While talking with Elena today, our discussion about working with marginalized groups who face – or have faced – tremendous danger (ie Syrian refugees, African Americans, Muslims, undocumented immigrants from South America – all of whom are here in the Berkshires – some are friends, others family, as well as neighbors and newcomers) led me to make a correlation between my own personal need to “be invisible” when I was a child at home in order to escape being abused, and my Colombian neighbor’s need to “be invisible” in order to escape his country and get across the border.
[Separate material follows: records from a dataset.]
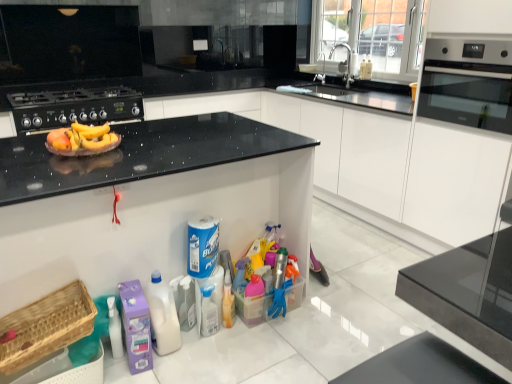
What do you see at coordinates (46, 326) in the screenshot? I see `woven wood basket at lower left` at bounding box center [46, 326].

This screenshot has height=384, width=512. What do you see at coordinates (136, 326) in the screenshot?
I see `purple plastic laundry detergent at lower left, the first cleaning product when ordered from left to right` at bounding box center [136, 326].

How much space does purple plastic laundry detergent at lower left, which is the 3th cleaning product in right-to-left order, occupy vertically?

purple plastic laundry detergent at lower left, which is the 3th cleaning product in right-to-left order, is 12.99 inches in height.

The height and width of the screenshot is (384, 512). What do you see at coordinates (321, 73) in the screenshot?
I see `silver metallic faucet at upper center, acting as the 2th faucet starting from the front` at bounding box center [321, 73].

Find the location of a particular element. silver metallic faucet at upper center, marked as the first faucet in a back-to-front arrangement is located at coordinates (321, 73).

At what (x,y) coordinates should I click in order to perform the action: click on transparent glass door at upper center. Please return your answer as a coordinate pair (x, y). Looking at the image, I should click on (370, 36).

Where is `woven wood basket at lower left`? Image resolution: width=512 pixels, height=384 pixels. woven wood basket at lower left is located at coordinates (46, 326).

Considering the sizes of objects yellow matte bananas at center and white glossy cabinet at upper center in the image provided, who is shorter, yellow matte bananas at center or white glossy cabinet at upper center?

yellow matte bananas at center.

Could you tell me if yellow matte bananas at center is facing white glossy cabinet at upper center?

No, yellow matte bananas at center is not aimed at white glossy cabinet at upper center.

Is the position of yellow matte bananas at center less distant than that of white glossy cabinet at upper center?

Yes, yellow matte bananas at center is in front of white glossy cabinet at upper center.

From a real-world perspective, is white plastic bottle at lower center, positioned as the second cleaning product in right-to-left order, positioned above or below polished stainless steel faucet at upper right, the 2th faucet from the back?

white plastic bottle at lower center, positioned as the second cleaning product in right-to-left order, is situated lower than polished stainless steel faucet at upper right, the 2th faucet from the back, in the real world.

What are the coordinates of `the 2nd cleaning product in front of the polished stainless steel faucet at upper right, the first faucet viewed from the front` in the screenshot? It's located at (162, 316).

From their relative heights in the image, would you say white plastic bottle at lower center, positioned as the second cleaning product in right-to-left order, is taller or shorter than polished stainless steel faucet at upper right, the first faucet viewed from the front?

Considering their sizes, white plastic bottle at lower center, positioned as the second cleaning product in right-to-left order, has more height than polished stainless steel faucet at upper right, the first faucet viewed from the front.

Between white plastic bottle at lower center, positioned as the second cleaning product in right-to-left order, and polished stainless steel faucet at upper right, the 2th faucet from the back, which one appears on the right side from the viewer's perspective?

From the viewer's perspective, polished stainless steel faucet at upper right, the 2th faucet from the back, appears more on the right side.

Is point (15, 333) closer or farther from the camera than point (339, 26)?

Point (15, 333) is closer to the camera than point (339, 26).

Is woven wood basket at lower left not inside transparent glass door at upper center?

Yes, woven wood basket at lower left is located beyond the bounds of transparent glass door at upper center.

From a real-world perspective, is woven wood basket at lower left positioned above or below transparent glass door at upper center?

From a real-world perspective, woven wood basket at lower left is physically below transparent glass door at upper center.

From a real-world perspective, which is physically above, black matte gas stove at upper left or polished stainless steel faucet at upper right, the first faucet viewed from the front?

polished stainless steel faucet at upper right, the first faucet viewed from the front.

Would you say black matte gas stove at upper left is a long distance from polished stainless steel faucet at upper right, the first faucet viewed from the front?

Yes, black matte gas stove at upper left is far from polished stainless steel faucet at upper right, the first faucet viewed from the front.

Is black matte gas stove at upper left bigger or smaller than polished stainless steel faucet at upper right, the first faucet viewed from the front?

Clearly, black matte gas stove at upper left is larger in size than polished stainless steel faucet at upper right, the first faucet viewed from the front.

From the picture: Which point is more distant from viewer, (101, 104) or (339, 67)?

Positioned behind is point (339, 67).

Where is `kitchen appliance in front of the silver metallic faucet at upper center, marked as the first faucet in a back-to-front arrangement`? The width and height of the screenshot is (512, 384). kitchen appliance in front of the silver metallic faucet at upper center, marked as the first faucet in a back-to-front arrangement is located at coordinates (74, 107).

Which object is more forward, silver metallic faucet at upper center, acting as the 2th faucet starting from the front, or black matte gas stove at upper left?

black matte gas stove at upper left is more forward.

Is silver metallic faucet at upper center, acting as the 2th faucet starting from the front, with black matte gas stove at upper left?

silver metallic faucet at upper center, acting as the 2th faucet starting from the front, and black matte gas stove at upper left are not in contact.

Which of these two, silver metallic faucet at upper center, acting as the 2th faucet starting from the front, or black matte gas stove at upper left, is wider?

black matte gas stove at upper left is wider.

The image size is (512, 384). Identify the location of glass door in front of the silver metallic faucet at upper center, marked as the first faucet in a back-to-front arrangement. (370, 36).

Considering the sizes of objects transparent glass door at upper center and silver metallic faucet at upper center, marked as the first faucet in a back-to-front arrangement, in the image provided, who is shorter, transparent glass door at upper center or silver metallic faucet at upper center, marked as the first faucet in a back-to-front arrangement,?

silver metallic faucet at upper center, marked as the first faucet in a back-to-front arrangement, is shorter.

Could you tell me if transparent glass door at upper center is facing silver metallic faucet at upper center, acting as the 2th faucet starting from the front?

Yes, transparent glass door at upper center is turned towards silver metallic faucet at upper center, acting as the 2th faucet starting from the front.

Consider the image. Are white glossy cabinet at upper center and white plastic bottle at lower center, the second cleaning product viewed from the left, making contact?

No, white glossy cabinet at upper center is not next to white plastic bottle at lower center, the second cleaning product viewed from the left.

You are a GUI agent. You are given a task and a screenshot of the screen. Output one action in this format:
    pyautogui.click(x=<x>, y=<y>)
    Task: Click on the 2nd cleaning product below the white glossy cabinet at upper center (from the image's perspective)
    This screenshot has width=512, height=384.
    Given the screenshot: What is the action you would take?
    pyautogui.click(x=162, y=316)

Can you confirm if white glossy cabinet at upper center is positioned to the left of white plastic bottle at lower center, positioned as the second cleaning product in right-to-left order?

Incorrect, white glossy cabinet at upper center is not on the left side of white plastic bottle at lower center, positioned as the second cleaning product in right-to-left order.

From a real-world perspective, which object rests below the other?

white plastic bottle at lower center, the second cleaning product viewed from the left.

At what (x,y) coordinates should I click in order to perform the action: click on cabinetry to the right of yellow matte bananas at center. Please return your answer as a coordinate pair (x, y). Image resolution: width=512 pixels, height=384 pixels. Looking at the image, I should click on (348, 149).

Identify the location of the 1st faucet above the white plastic bottle at lower center, positioned as the second cleaning product in right-to-left order (from the image's perspective). (344, 63).

In the scene shown: When comparing their distances from polished stainless steel faucet at upper right, the 2th faucet from the back, does transparent glass door at upper center or black glass oven at right seem closer?

Among the two, transparent glass door at upper center is located nearer to polished stainless steel faucet at upper right, the 2th faucet from the back.

Based on their spatial positions, is white glossy cabinet at upper center or black matte gas stove at upper left closer to black granite countertop at center?

black matte gas stove at upper left lies closer to black granite countertop at center than the other object.

Based on their spatial positions, is yellow matte bananas at center or white glossy cabinet at upper center closer to woven wood basket at lower left?

yellow matte bananas at center.

Which object lies nearer to the anchor point translucent plastic spray bottle at center, transparent glass door at upper center or yellow matte bananas at center?

yellow matte bananas at center is positioned closer to the anchor translucent plastic spray bottle at center.

When comparing their distances from blue paper towel at center, which ranks as the first cleaning product in right-to-left order, does white glossy cabinet at upper center or woven wood basket at lower left seem closer?

Among the two, woven wood basket at lower left is located nearer to blue paper towel at center, which ranks as the first cleaning product in right-to-left order.

Based on their spatial positions, is white plastic bottle at lower center, positioned as the second cleaning product in right-to-left order, or polished stainless steel faucet at upper right, the 2th faucet from the back, closer to silver metallic faucet at upper center, acting as the 2th faucet starting from the front?

polished stainless steel faucet at upper right, the 2th faucet from the back, is closer to silver metallic faucet at upper center, acting as the 2th faucet starting from the front.

Looking at the image, which one is located closer to blue paper towel at center, which ranks as the first cleaning product in right-to-left order, translucent plastic spray bottle at center or yellow matte bananas at center?

Among the two, translucent plastic spray bottle at center is located nearer to blue paper towel at center, which ranks as the first cleaning product in right-to-left order.

When comparing their distances from white plastic bottle at lower center, the second cleaning product viewed from the left, does yellow matte bananas at center or white glossy cabinet at upper center seem further?

Among the two, white glossy cabinet at upper center is located further to white plastic bottle at lower center, the second cleaning product viewed from the left.

Locate an element on the screen. banana between black granite countertop at center and transparent glass door at upper center in the front-back direction is located at coordinates (82, 138).

You are a GUI agent. You are given a task and a screenshot of the screen. Output one action in this format:
    pyautogui.click(x=<x>, y=<y>)
    Task: Click on the cabinetry between transparent glass door at upper center and purple plastic laundry detergent at lower left, the first cleaning product when ordered from left to right, from top to bottom
    This screenshot has width=512, height=384.
    Given the screenshot: What is the action you would take?
    pyautogui.click(x=348, y=149)

Identify the location of bottle between black granite countertop at center and silver metallic faucet at upper center, acting as the 2th faucet starting from the front, from front to back. Image resolution: width=512 pixels, height=384 pixels. (208, 311).

You are a GUI agent. You are given a task and a screenshot of the screen. Output one action in this format:
    pyautogui.click(x=<x>, y=<y>)
    Task: Click on the cleaning product between transparent glass door at upper center and woven wood basket at lower left in the up-down direction
    This screenshot has width=512, height=384.
    Given the screenshot: What is the action you would take?
    pyautogui.click(x=202, y=246)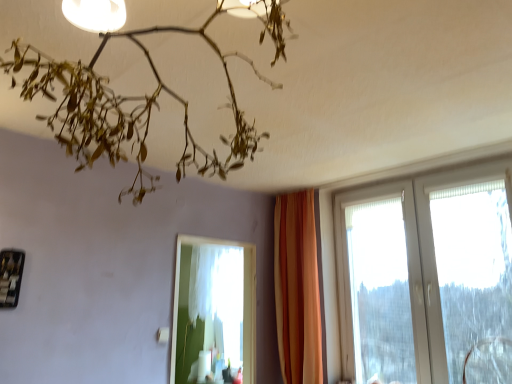
Question: From the image's perspective, is matte white lamp at upper center located above or below white sheer curtain at center?

Choices:
 (A) above
 (B) below

Answer: (A)

Question: Would you say matte white lamp at upper center is inside or outside white sheer curtain at center?

Choices:
 (A) outside
 (B) inside

Answer: (A)

Question: Which object is the closest to the metallic black picture frame at lower left?

Choices:
 (A) white sheer curtain at center
 (B) matte white lamp at upper center
 (C) white plastic window at right
 (D) transparent plastic swivel chair at lower right
 (E) orange fabric curtain at center

Answer: (B)

Question: Which is nearer to the orange fabric curtain at center?

Choices:
 (A) matte white lamp at upper center
 (B) transparent plastic swivel chair at lower right
 (C) white sheer curtain at center
 (D) metallic black picture frame at lower left
 (E) white plastic window at right

Answer: (E)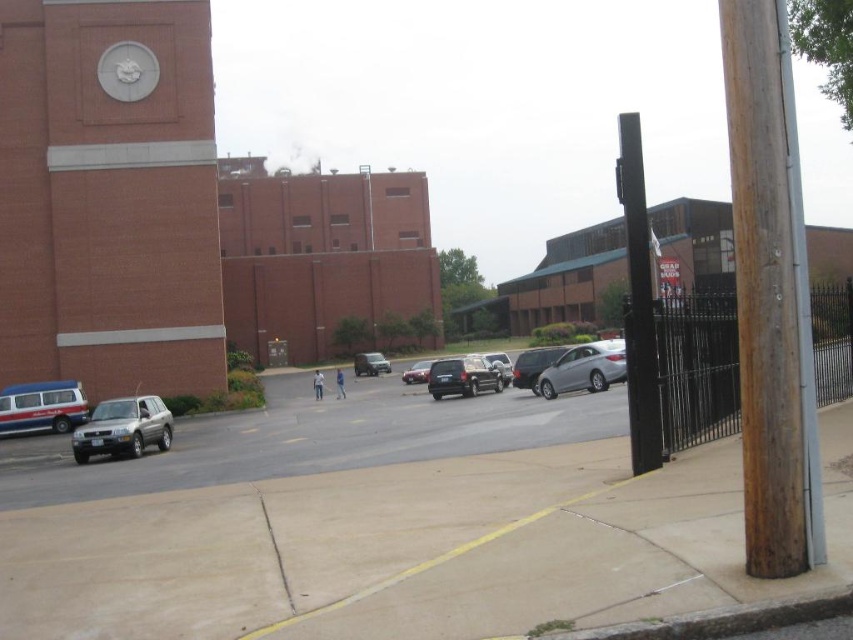
You are standing in the parking lot and want to walk towards the brick clock tower at upper left and the satin silver sedan at center. Which object will you reach first?

You will reach the brick clock tower at upper left first because it is closer to you than the satin silver sedan at center, which is further away.

Looking at this image, you are a delivery driver who needs to park your truck, which is 2 meters wide, in the parking lot. You see the black metal pole at right and the shiny black suv at center. Can you safely park your truck between them without hitting either?

The black metal pole at right might be wider than the shiny black suv at center, so it is uncertain if there is enough space. You should check the distance between them before deciding to park.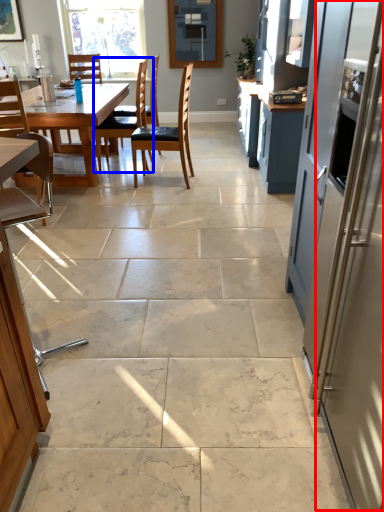
Question: Which of the following is the closest to the observer, screen door (highlighted by a red box) or chair (highlighted by a blue box)?

Choices:
 (A) screen door
 (B) chair

Answer: (A)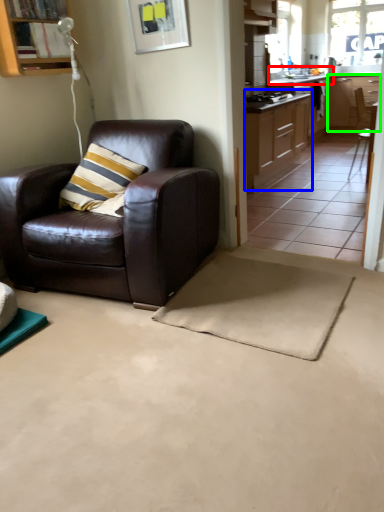
Question: Considering the real-world distances, which object is farthest from sink (highlighted by a red box)? cabinetry (highlighted by a blue box) or cabinetry (highlighted by a green box)?

Choices:
 (A) cabinetry
 (B) cabinetry

Answer: (A)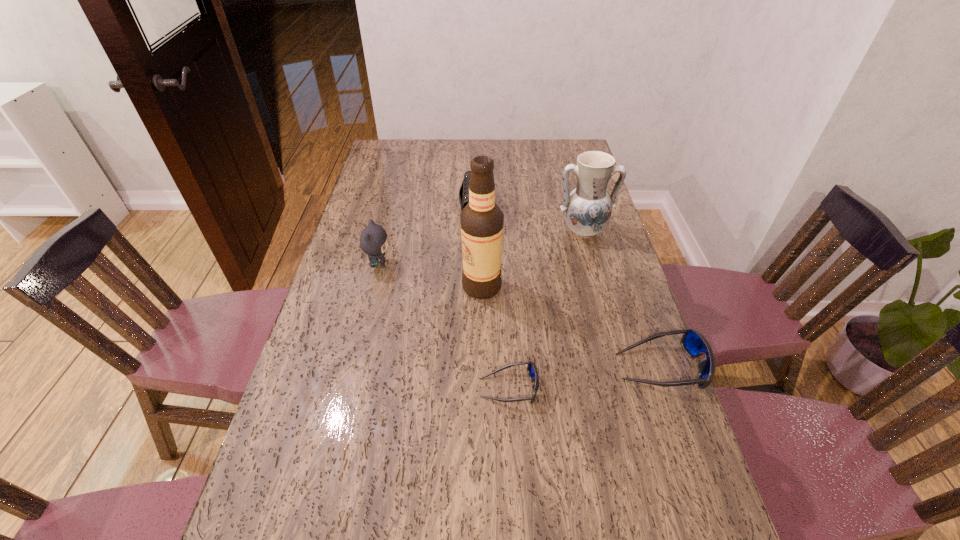
Where is `free region located on either side of the pottery`? free region located on either side of the pottery is located at coordinates (589, 255).

This screenshot has width=960, height=540. In order to click on free space located 0.220m on the label of the alcohol in this screenshot , I will do 388,287.

Find the location of a particular element. This screenshot has width=960, height=540. free location located 0.370m on the label of the alcohol is located at coordinates coord(338,287).

This screenshot has width=960, height=540. In order to click on blank space located 0.370m on the label of the alcohol in this screenshot , I will do `click(338, 287)`.

You are a GUI agent. You are given a task and a screenshot of the screen. Output one action in this format:
    pyautogui.click(x=<x>, y=<y>)
    Task: Click on the free location located 0.190m on the front-facing side of the leftmost object
    This screenshot has height=540, width=960.
    Given the screenshot: What is the action you would take?
    pyautogui.click(x=453, y=265)

At what (x,y) coordinates should I click in order to perform the action: click on blank space located on the front flap of the clutch bag. Please return your answer as a coordinate pair (x, y). Image resolution: width=960 pixels, height=540 pixels. Looking at the image, I should click on (506, 214).

Image resolution: width=960 pixels, height=540 pixels. In order to click on object situated at the left edge in this screenshot , I will do `click(373, 240)`.

Locate an element on the screen. Image resolution: width=960 pixels, height=540 pixels. sunglasses that is at the right edge is located at coordinates (693, 342).

Image resolution: width=960 pixels, height=540 pixels. I want to click on pottery that is at the right edge, so (587, 209).

The width and height of the screenshot is (960, 540). Identify the location of free space at the far edge of the desktop. (512, 157).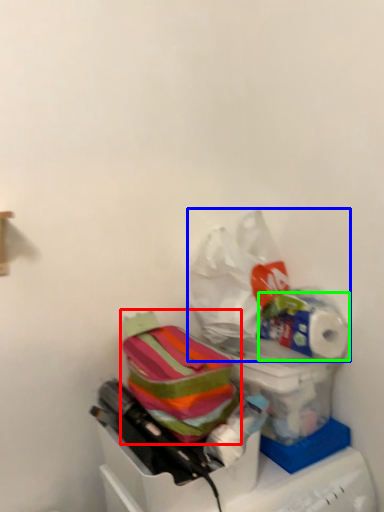
Question: Which object is positioned closest to material (highlighted by a red box)? Select from plastic bag (highlighted by a blue box) and toilet paper (highlighted by a green box).

Choices:
 (A) plastic bag
 (B) toilet paper

Answer: (A)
While I no longer face the same threats I faced as a child, my neighbor still lives with the fear of getting caught. While he makes efforts within our community to “be seen” as a hard-working American-loving resident, he may fear being seen by authorities who could send him back to his country.
My nephew is African American. I worry about his safety even though he is now a young man in his twenties, living in New Hampshire – or maybe because he is a young man in his twenties, living in New Hampshire.
Recently, a black student at our local high school was threatened at a football game for kneeling during the National Anthem. His fellow teammate said he was going to “lynch” him.
To me, it’s outrageous to think anyone would say something like that in our cheery little liberal town of Great Barrington (once voted #1 Best Small Town in America).
But to the black student at Monument High School, it is not an anomaly.
In conversations with my sister-in-law and other white parents of black kids, I hear them talk about the fearful thoughts they have going through their heads when their kids are a little late getting home.
They are not the same thoughts I have when my son is late: Did he get into a car accident? Is he ok? (But to be honest, usually I don’t worry, as I am pretty certain he is not in any danger, and that he probably has just lost track of the time and is still hanging out with his friends.)
For my sister-in-law and other mothers of bi-racial or adopted kids, it’s an entirely different story. They are wondering: Where is he? Did he get pulled over by the police? Has he been killed?
This is one aspect of visibility and invisibility that drives my research.